▶ STUDY MATERIAL:

··········

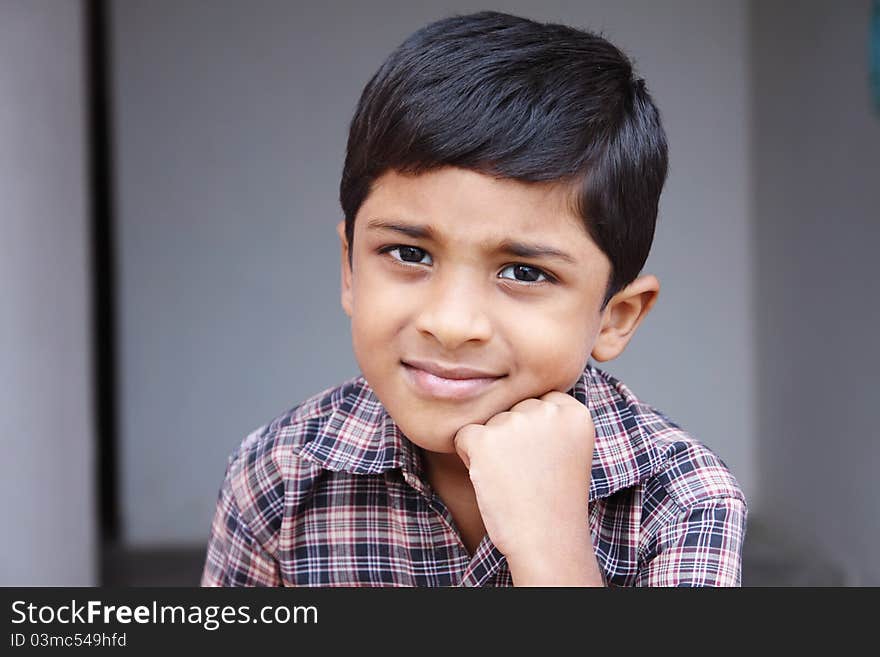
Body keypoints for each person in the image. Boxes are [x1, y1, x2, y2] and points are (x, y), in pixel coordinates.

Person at [201, 10, 747, 587]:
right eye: (409, 254)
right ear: (349, 270)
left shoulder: (683, 501)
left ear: (615, 317)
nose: (452, 323)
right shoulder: (279, 477)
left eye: (523, 271)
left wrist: (551, 545)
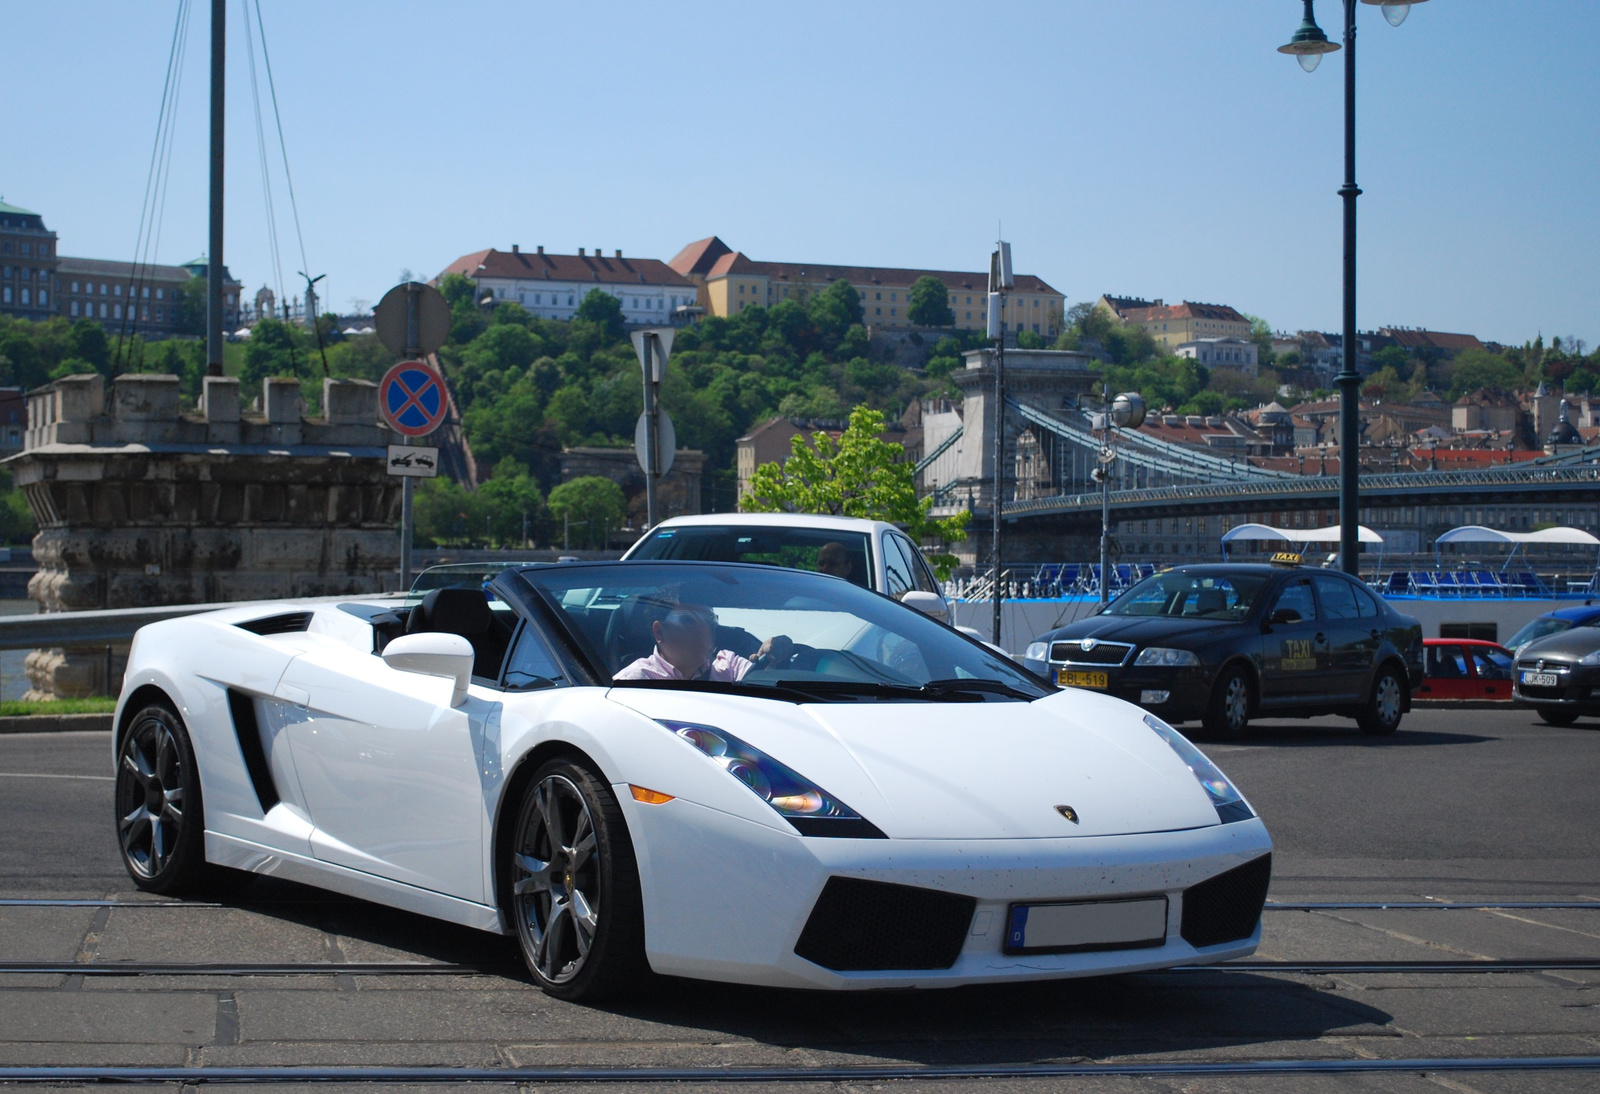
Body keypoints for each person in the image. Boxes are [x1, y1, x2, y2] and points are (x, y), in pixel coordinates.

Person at [614, 603, 793, 682]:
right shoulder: (636, 681)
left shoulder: (727, 665)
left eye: (709, 622)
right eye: (689, 621)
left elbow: (763, 685)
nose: (704, 630)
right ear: (659, 632)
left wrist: (772, 658)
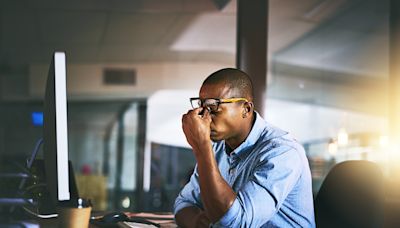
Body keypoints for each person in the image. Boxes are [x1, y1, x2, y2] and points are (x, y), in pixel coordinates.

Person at [174, 68, 315, 227]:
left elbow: (237, 223)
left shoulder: (283, 152)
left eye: (213, 107)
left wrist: (202, 147)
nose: (204, 118)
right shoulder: (217, 148)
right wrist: (196, 221)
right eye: (201, 107)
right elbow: (183, 202)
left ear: (246, 109)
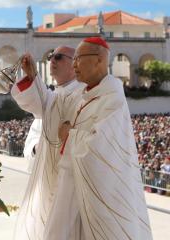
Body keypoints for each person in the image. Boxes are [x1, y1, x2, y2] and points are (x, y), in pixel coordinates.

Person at [15, 37, 153, 239]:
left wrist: (69, 136)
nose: (74, 64)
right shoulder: (87, 94)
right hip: (68, 179)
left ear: (99, 60)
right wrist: (33, 76)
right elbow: (48, 107)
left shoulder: (109, 97)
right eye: (52, 56)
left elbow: (101, 146)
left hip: (93, 187)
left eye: (76, 58)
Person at [11, 46, 84, 237]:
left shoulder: (82, 93)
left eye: (59, 57)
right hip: (48, 175)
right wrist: (33, 75)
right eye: (51, 56)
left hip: (71, 179)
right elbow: (41, 103)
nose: (52, 60)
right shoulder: (56, 93)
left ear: (75, 63)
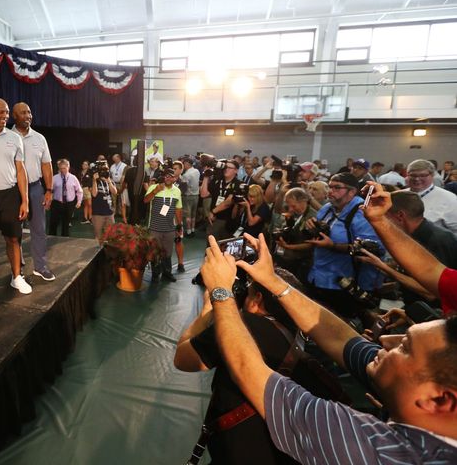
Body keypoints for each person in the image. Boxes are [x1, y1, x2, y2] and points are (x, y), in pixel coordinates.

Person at [199, 233, 457, 464]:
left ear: (440, 399)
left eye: (404, 348)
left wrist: (221, 293)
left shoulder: (376, 452)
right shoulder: (420, 390)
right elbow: (341, 338)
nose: (386, 342)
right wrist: (272, 281)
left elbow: (249, 371)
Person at [175, 268, 343, 465]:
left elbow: (182, 358)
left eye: (248, 291)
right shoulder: (309, 338)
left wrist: (208, 310)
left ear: (257, 300)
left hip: (235, 454)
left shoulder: (239, 327)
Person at [362, 181, 457, 314]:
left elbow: (431, 292)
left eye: (386, 216)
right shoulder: (415, 234)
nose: (386, 220)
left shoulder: (438, 240)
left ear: (400, 216)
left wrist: (382, 266)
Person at [305, 172, 384, 317]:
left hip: (343, 284)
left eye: (336, 188)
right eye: (329, 187)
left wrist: (332, 246)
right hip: (318, 276)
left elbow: (370, 251)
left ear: (352, 191)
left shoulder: (362, 213)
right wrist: (311, 226)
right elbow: (320, 232)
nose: (331, 191)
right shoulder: (327, 208)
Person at [0, 99, 31, 299]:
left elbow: (21, 169)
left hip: (11, 194)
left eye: (8, 112)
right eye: (1, 112)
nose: (5, 116)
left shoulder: (14, 137)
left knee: (14, 238)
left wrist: (25, 200)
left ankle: (16, 276)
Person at [11, 102, 55, 281]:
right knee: (15, 233)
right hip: (12, 191)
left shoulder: (40, 138)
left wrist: (49, 190)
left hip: (36, 189)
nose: (28, 115)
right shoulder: (6, 137)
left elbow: (47, 165)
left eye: (29, 112)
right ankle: (17, 270)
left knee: (39, 230)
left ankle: (40, 266)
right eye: (23, 113)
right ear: (14, 116)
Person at [143, 167, 182, 282]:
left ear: (175, 178)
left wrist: (179, 225)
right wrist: (155, 191)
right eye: (166, 176)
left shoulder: (177, 191)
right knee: (155, 251)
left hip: (170, 228)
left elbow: (178, 209)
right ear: (163, 177)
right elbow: (145, 200)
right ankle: (155, 274)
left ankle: (167, 273)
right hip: (155, 227)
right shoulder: (154, 187)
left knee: (168, 252)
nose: (168, 178)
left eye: (171, 176)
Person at [273, 187, 317, 285]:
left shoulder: (312, 218)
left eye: (293, 206)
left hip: (301, 263)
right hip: (287, 259)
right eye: (289, 206)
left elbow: (311, 244)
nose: (291, 209)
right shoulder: (293, 213)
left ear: (303, 200)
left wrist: (288, 247)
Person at [405, 159, 457, 235]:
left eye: (423, 175)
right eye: (413, 175)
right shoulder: (399, 195)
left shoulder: (449, 198)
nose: (417, 179)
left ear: (432, 175)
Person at [208, 160, 241, 239]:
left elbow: (228, 202)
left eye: (230, 168)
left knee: (224, 247)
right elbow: (204, 194)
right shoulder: (217, 180)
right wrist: (206, 177)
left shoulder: (238, 184)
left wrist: (213, 212)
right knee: (210, 245)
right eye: (225, 167)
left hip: (227, 220)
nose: (226, 169)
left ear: (236, 170)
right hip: (213, 219)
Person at [49, 158, 83, 236]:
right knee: (53, 223)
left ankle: (64, 239)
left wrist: (79, 201)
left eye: (64, 168)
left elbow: (79, 191)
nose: (62, 170)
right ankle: (51, 238)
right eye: (61, 168)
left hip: (69, 204)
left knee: (66, 225)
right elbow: (50, 191)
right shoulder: (55, 178)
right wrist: (48, 202)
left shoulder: (73, 178)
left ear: (68, 167)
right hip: (57, 203)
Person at [90, 164, 117, 244]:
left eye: (106, 170)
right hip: (98, 213)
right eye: (103, 170)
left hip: (109, 212)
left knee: (111, 235)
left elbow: (115, 192)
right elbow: (94, 194)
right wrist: (94, 180)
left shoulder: (110, 180)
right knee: (98, 236)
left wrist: (108, 181)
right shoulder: (95, 181)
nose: (104, 172)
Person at [181, 157, 201, 237]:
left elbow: (184, 187)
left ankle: (188, 231)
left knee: (187, 215)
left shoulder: (186, 175)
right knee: (193, 214)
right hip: (196, 196)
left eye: (183, 164)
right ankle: (193, 230)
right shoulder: (197, 171)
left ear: (187, 164)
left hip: (188, 196)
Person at [110, 153, 127, 219]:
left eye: (114, 158)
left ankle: (120, 212)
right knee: (113, 199)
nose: (113, 159)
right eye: (113, 158)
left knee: (121, 198)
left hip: (121, 184)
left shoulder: (124, 166)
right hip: (114, 184)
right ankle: (114, 212)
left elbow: (125, 176)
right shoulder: (112, 166)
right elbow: (110, 175)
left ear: (118, 158)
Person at [79, 160, 92, 224]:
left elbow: (91, 181)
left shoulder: (90, 173)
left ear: (88, 166)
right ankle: (85, 218)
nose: (83, 165)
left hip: (88, 189)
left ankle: (90, 218)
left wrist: (90, 187)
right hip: (82, 189)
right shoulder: (80, 172)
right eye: (83, 164)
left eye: (85, 164)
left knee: (90, 204)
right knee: (85, 204)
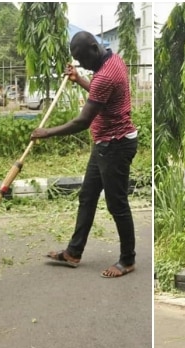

··········

▶ TASK OBJECTIVE: From the opening line of the listing above through the line bearing "right ear: (659, 632)", repeat each line exactly. Drop every picture.

▶ EXERCISE RESULT:
Body keypoints for each person in the image. Boxes are [x1, y1, x2, y2] and points are (x, y), in pixel coordinates.

Person at [201, 10, 747, 587]:
right eye: (409, 254)
right ear: (349, 270)
left shoulder: (683, 501)
left ear: (615, 317)
nose: (452, 323)
right shoulder: (279, 477)
left eye: (523, 271)
left wrist: (551, 545)
Body keypoints for each person in the image. Boxes are [x1, y1, x2, y2] and points are (x, y), in pixel coordinates.

Person at [614, 603, 793, 682]:
right shoulder: (636, 681)
left shoulder: (727, 665)
left eye: (709, 622)
right eye: (689, 621)
left elbow: (763, 685)
nose: (704, 630)
right ear: (659, 632)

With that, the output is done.